# START OF ENTRIES SUPPLIED

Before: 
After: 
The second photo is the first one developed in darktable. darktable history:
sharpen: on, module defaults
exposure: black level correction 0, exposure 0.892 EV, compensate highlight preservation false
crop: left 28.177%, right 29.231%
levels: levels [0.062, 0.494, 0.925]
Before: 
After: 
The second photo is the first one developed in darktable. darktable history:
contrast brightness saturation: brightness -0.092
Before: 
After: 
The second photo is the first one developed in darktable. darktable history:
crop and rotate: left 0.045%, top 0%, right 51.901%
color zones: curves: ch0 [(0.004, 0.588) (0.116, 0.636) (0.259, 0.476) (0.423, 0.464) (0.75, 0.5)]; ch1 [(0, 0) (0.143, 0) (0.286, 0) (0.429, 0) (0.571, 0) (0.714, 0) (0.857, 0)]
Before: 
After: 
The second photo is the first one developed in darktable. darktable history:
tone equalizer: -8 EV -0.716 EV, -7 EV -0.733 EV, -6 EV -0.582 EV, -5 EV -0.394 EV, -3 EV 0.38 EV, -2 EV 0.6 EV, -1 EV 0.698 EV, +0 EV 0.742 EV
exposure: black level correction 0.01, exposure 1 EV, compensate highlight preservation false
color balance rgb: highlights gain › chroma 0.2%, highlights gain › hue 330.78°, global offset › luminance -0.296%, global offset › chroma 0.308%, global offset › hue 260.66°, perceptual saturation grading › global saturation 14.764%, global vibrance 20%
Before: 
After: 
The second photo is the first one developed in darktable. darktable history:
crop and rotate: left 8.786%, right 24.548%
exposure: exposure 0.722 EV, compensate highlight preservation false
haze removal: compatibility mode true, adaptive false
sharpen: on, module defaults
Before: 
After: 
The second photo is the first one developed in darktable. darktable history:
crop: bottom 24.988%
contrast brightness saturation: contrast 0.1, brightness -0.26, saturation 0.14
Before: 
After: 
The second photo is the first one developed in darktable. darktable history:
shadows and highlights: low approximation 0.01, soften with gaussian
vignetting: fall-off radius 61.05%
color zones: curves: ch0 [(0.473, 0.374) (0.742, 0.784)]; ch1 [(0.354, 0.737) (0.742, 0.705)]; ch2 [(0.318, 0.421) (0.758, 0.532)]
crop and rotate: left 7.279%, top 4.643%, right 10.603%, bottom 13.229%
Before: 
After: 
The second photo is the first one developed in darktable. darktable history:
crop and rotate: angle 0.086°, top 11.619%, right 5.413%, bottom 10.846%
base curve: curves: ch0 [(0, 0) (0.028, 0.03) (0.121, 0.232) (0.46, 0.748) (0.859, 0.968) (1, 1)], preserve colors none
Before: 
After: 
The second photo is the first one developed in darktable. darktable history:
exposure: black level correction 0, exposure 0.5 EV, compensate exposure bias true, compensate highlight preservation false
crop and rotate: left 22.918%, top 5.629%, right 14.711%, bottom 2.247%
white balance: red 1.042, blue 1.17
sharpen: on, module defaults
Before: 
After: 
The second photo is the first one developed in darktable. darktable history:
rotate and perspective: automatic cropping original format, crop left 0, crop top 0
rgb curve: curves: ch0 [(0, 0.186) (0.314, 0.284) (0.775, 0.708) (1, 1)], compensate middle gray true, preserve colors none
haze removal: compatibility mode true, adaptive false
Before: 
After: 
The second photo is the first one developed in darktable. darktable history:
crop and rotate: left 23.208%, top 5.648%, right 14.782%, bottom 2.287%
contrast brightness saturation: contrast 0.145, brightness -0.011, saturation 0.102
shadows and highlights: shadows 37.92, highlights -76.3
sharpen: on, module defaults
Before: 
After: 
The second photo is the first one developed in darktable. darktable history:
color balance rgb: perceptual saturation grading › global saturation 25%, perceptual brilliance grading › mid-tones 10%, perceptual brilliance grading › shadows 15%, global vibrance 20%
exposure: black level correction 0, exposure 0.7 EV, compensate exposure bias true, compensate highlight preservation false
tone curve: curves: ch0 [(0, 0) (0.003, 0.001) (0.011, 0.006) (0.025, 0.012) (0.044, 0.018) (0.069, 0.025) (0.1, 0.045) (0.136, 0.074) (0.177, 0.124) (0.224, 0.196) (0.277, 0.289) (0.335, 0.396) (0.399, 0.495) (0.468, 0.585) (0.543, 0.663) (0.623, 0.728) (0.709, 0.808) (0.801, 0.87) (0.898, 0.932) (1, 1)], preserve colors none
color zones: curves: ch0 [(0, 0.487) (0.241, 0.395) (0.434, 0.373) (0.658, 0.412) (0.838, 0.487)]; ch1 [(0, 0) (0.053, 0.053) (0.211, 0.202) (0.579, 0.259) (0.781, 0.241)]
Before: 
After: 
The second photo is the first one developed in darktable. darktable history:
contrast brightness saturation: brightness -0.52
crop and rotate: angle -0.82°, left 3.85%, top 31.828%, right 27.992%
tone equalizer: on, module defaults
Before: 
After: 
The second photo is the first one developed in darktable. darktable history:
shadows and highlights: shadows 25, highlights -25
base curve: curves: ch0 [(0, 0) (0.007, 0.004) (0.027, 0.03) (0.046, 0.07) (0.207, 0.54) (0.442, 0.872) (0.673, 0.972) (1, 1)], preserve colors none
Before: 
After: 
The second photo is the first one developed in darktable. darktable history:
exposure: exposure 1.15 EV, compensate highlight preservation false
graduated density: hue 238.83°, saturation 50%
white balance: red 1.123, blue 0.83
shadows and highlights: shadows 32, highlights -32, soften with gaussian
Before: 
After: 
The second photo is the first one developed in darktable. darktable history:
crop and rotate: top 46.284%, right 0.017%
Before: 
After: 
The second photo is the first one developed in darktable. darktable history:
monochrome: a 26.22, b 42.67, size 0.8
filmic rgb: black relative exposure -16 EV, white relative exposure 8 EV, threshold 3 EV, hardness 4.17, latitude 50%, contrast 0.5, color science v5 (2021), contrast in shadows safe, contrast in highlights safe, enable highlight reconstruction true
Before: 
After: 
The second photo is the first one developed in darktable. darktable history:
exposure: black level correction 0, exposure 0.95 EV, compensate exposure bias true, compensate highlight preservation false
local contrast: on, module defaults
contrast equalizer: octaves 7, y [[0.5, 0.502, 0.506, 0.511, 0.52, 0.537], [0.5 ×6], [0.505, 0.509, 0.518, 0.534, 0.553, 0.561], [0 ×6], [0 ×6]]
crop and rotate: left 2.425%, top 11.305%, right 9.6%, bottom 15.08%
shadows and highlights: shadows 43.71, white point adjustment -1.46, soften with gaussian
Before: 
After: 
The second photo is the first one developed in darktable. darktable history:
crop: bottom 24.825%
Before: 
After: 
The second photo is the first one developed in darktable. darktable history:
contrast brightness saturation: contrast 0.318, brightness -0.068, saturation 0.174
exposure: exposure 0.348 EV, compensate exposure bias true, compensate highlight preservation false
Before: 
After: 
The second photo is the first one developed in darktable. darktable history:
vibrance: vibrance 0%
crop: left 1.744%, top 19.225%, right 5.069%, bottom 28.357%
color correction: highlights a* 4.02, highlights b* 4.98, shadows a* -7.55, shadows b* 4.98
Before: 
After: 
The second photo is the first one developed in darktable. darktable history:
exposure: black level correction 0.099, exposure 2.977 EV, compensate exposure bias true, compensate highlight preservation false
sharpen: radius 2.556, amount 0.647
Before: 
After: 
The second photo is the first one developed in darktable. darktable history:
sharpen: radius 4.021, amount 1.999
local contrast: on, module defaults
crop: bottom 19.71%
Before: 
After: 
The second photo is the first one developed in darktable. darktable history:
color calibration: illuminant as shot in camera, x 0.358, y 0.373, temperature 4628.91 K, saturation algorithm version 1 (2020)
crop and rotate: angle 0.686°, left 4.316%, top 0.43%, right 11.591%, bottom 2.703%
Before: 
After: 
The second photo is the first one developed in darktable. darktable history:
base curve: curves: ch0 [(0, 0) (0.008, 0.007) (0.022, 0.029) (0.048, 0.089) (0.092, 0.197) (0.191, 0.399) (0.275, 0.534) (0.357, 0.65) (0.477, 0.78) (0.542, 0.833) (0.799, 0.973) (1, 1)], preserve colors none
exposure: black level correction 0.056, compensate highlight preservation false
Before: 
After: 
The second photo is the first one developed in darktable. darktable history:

# END OF ENTRIES SUPPLIED

| WHAT IS BEING ASKED |
Turn everything from the start of the records down to the line containing "color zones: curves: ch0 [(0.004, 0.588)" into a two-column CSV with the headers input and output, one row per record. Put each record's text under input and its answer under output, with every field quoted and line breaks replaced by spaces.

| FULL RESPONSE |
input,output
"Before: After: The second photo is the first one developed in darktable. darktable history:","sharpen: on, module defaults exposure: black level correction 0, exposure 0.892 EV, compensate highlight preservation false crop: left 28.177%, right 29.231% levels: levels [0.062, 0.494, 0.925]"
"Before: After: The second photo is the first one developed in darktable. darktable history:","contrast brightness saturation: brightness -0.092"
"Before: After: The second photo is the first one developed in darktable. darktable history:","crop and rotate: left 0.045%, top 0%, right 51.901% color zones: curves: ch0 [(0.004, 0.588) (0.116, 0.636) (0.259, 0.476) (0.423, 0.464) (0.75, 0.5)]; ch1 [(0, 0) (0.143, 0) (0.286, 0) (0.429, 0) (0.571, 0) (0.714, 0) (0.857, 0)]"